Aufgabe 1 | Gib die Zeilen der Datensätze von der Zeile mit „order: Entomobryomorpha“ bis zur Zeile mit „family: Mycteridae“ als JSON-Liste von Zeichenketten aus, eine Zeichenkette pro Zeile. Beide Grenzzeilen gehören dazu, Leerzeilen entfallen, und weitere Zeilen sollen nicht vorkommen.

Textauszug |
★ ★ ★ ★
Aber das wäre genauso absurd wie der umgekehrte Vorwurf,
und die "Lösung" wäre
keine. Der Aufwand wäre, wenn der Verlag nicht sowieso
einen Ergänzungsvertrag
anstrebt, unverhältnismäßig hoch. Auch wenn der
Gesetzeswortlaut sich über
solche Details nicht weiter auslässt, ist der
Börsenverein der Meinung, dass es
nicht reiche, dem Autor eine entsprechende Mitteilung an
seine zuletzt bekannte
Anschrift zu senden, vielmehr sagt er, komme die
Mitteilung als unzustellbar
zurück, müsse bei der zuständigen Verwertungsgesellschaft
nachgefragt werden ,
welche Anschrift des Autors dieser vorliegt und ggf.
unter dieser die Zustellung
erneut versucht werden (vgl. B.6, wo auch noch diskutiert
wird, ob eine
Adressrecherche bei der zuständigen
Verwertungsgesellschaft entbehrlich gemacht
werden kann. Der Punkt endet übrigens mit dem sehr
vernünftigen Fazit, der
Börsenverein werde sich dafür einsetzen, dass dieses
Problem im Zusammenwirken
aller Beteiligter vernünftig gelöst wird.) Zudem läuft
der Verlag das Risiko,
den Urheber erst mit der Nase auf seine
Widerspruchsmöglichkeit zu stoßen, was
schon Berger 2005 ins Feld führte (GRUR 2005, S. 911, 2.
★ ★ ★ ★
Gegebene Datensätze |
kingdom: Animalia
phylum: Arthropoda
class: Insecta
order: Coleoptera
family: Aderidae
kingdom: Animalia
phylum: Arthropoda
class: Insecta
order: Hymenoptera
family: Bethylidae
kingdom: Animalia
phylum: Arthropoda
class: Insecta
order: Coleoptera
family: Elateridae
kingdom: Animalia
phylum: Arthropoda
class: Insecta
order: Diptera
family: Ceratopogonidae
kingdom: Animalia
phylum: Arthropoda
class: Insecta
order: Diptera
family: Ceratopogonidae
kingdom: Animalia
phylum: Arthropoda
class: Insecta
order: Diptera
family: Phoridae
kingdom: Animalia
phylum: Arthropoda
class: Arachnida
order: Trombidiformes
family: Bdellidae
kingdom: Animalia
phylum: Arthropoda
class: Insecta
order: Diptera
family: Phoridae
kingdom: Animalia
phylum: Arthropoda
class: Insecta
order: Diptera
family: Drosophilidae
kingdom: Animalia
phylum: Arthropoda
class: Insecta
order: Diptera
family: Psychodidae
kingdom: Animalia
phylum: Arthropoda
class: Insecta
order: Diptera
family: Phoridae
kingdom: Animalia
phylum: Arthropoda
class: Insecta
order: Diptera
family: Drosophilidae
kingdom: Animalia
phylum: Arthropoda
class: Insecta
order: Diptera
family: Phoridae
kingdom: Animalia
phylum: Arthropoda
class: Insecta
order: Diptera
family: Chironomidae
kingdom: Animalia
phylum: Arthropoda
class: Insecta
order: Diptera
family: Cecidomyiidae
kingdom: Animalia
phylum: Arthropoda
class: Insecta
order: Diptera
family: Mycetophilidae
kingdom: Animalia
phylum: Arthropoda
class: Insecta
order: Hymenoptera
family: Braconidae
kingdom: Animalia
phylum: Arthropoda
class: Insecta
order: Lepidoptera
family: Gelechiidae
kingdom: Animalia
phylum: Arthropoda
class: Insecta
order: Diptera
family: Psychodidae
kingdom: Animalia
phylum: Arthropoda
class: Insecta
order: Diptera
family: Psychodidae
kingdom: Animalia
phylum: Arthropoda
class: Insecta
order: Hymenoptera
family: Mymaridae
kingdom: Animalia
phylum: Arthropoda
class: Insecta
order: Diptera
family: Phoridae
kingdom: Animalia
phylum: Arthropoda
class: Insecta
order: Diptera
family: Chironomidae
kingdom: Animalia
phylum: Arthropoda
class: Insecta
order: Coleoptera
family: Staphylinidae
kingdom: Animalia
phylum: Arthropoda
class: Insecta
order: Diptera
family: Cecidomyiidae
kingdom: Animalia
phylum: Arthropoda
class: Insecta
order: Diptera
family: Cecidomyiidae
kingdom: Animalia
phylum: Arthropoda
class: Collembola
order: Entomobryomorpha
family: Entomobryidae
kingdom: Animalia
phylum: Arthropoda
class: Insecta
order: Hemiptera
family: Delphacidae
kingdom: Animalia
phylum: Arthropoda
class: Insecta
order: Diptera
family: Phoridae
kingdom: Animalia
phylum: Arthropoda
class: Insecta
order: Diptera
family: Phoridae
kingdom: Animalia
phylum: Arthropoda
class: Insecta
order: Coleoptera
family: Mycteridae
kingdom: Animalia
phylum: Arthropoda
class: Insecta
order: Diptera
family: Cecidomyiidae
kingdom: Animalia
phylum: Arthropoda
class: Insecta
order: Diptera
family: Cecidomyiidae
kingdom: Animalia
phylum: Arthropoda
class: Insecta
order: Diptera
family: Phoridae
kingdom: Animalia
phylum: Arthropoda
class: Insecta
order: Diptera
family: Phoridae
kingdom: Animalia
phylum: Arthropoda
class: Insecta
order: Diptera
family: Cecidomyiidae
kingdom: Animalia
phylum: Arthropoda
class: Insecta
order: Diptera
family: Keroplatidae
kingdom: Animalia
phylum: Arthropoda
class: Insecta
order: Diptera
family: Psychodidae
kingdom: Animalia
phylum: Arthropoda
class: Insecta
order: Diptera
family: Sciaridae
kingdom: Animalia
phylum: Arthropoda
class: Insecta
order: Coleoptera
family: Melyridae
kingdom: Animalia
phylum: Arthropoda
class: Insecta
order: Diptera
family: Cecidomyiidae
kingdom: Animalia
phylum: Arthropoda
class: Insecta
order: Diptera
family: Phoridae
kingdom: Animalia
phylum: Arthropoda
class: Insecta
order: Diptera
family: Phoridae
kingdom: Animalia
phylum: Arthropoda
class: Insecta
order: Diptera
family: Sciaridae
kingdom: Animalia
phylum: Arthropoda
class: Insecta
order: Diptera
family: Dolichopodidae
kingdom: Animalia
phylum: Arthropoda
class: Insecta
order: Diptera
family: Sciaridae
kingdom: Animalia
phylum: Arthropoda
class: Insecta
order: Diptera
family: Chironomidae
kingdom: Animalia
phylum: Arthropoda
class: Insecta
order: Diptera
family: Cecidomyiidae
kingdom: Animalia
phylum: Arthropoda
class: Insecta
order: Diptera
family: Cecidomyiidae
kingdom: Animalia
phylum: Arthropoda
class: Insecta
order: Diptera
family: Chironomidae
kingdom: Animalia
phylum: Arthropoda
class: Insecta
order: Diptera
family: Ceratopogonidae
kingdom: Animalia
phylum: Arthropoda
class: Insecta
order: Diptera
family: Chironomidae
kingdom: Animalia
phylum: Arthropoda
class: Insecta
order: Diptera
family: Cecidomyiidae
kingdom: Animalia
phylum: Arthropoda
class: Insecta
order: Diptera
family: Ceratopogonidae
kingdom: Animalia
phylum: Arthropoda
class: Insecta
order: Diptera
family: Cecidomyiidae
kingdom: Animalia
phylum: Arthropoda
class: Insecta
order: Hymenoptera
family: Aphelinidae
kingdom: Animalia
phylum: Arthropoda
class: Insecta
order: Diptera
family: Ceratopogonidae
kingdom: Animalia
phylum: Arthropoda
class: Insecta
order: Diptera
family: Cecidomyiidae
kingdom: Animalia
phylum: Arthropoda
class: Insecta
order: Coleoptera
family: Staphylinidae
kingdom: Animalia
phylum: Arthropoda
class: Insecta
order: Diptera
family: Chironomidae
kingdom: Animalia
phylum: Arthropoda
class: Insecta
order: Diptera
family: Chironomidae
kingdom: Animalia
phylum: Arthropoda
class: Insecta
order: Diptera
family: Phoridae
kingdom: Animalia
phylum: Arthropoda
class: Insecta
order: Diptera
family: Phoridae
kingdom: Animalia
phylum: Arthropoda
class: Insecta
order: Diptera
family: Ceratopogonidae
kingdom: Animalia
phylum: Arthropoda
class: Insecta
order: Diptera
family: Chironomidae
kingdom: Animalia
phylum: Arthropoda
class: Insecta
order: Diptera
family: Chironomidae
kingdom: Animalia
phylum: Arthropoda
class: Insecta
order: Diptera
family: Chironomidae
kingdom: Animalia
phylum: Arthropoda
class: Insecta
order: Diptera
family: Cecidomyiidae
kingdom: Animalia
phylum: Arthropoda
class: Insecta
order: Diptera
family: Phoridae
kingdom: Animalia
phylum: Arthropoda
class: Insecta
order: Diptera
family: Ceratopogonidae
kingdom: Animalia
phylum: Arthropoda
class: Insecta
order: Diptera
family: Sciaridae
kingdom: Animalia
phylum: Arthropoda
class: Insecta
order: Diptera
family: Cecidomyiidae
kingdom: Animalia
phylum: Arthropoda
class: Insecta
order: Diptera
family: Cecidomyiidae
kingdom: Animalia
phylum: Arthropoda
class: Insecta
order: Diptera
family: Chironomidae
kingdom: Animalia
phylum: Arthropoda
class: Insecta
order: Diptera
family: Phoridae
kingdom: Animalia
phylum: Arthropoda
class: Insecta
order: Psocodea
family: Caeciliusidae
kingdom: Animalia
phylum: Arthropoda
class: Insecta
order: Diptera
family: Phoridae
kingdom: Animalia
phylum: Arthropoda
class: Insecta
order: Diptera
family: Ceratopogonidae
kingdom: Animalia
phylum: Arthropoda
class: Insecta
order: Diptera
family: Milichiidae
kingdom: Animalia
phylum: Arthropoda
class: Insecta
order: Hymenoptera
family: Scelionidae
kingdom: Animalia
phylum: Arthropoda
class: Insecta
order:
★ ★ ★ ★
Aufgabe 2 | Fasse den Absatz im Textauszug, der mit „Aber das wäre genauso absurd“ beginnt, als kurze Stichpunktliste zusammen und behalte dabei seine wesentlichen Aussagen bei.

Antwort 1 |
[
  "order: Entomobryomorpha",
  "family: Entomobryidae",
  "kingdom: Animalia",
  "phylum: Arthropoda",
  "class: Insecta",
  "order: Hemiptera",
  "family: Delphacidae",
  "kingdom: Animalia",
  "phylum: Arthropoda",
  "class: Insecta",
  "order: Diptera",
  "family: Phoridae",
  "kingdom: Animalia",
  "phylum: Arthropoda",
  "class: Insecta",
  "order: Diptera",
  "family: Phoridae",
  "kingdom: Animalia",
  "phylum: Arthropoda",
  "class: Insecta",
  "order: Coleoptera",
  "family: Mycteridae"
]

Antwort 2 |
- Das wäre ebenso absurd wie der umgekehrte Vorwurf, und die „Lösung“ wäre keine.
- Strebt der Verlag nicht ohnehin einen Ergänzungsvertrag an, wäre der Aufwand unverhältnismäßig hoch.
- Der Gesetzeswortlaut äußert sich zu solchen Details nicht weiter.
- Nach Meinung des Börsenvereins reicht eine Mitteilung an die zuletzt bekannte Anschrift des Autors nicht aus. Kommt sie als unzustellbar zurück, muss bei der zuständigen Verwertungsgesellschaft nach der dort vorliegenden Anschrift gefragt und gegebenenfalls erneut zugestellt werden.
- In B.6 wird auch erörtert, ob diese Adressrecherche entbehrlich gemacht werden kann. Der Börsenverein will sich dafür einsetzen, dass das Problem im Zusammenwirken aller Beteiligten vernünftig gelöst wird.
- Zudem riskiert der Verlag, den Urheber erst auf seine Widerspruchsmöglichkeit aufmerksam zu machen. Das hat schon Berger 2005 angeführt.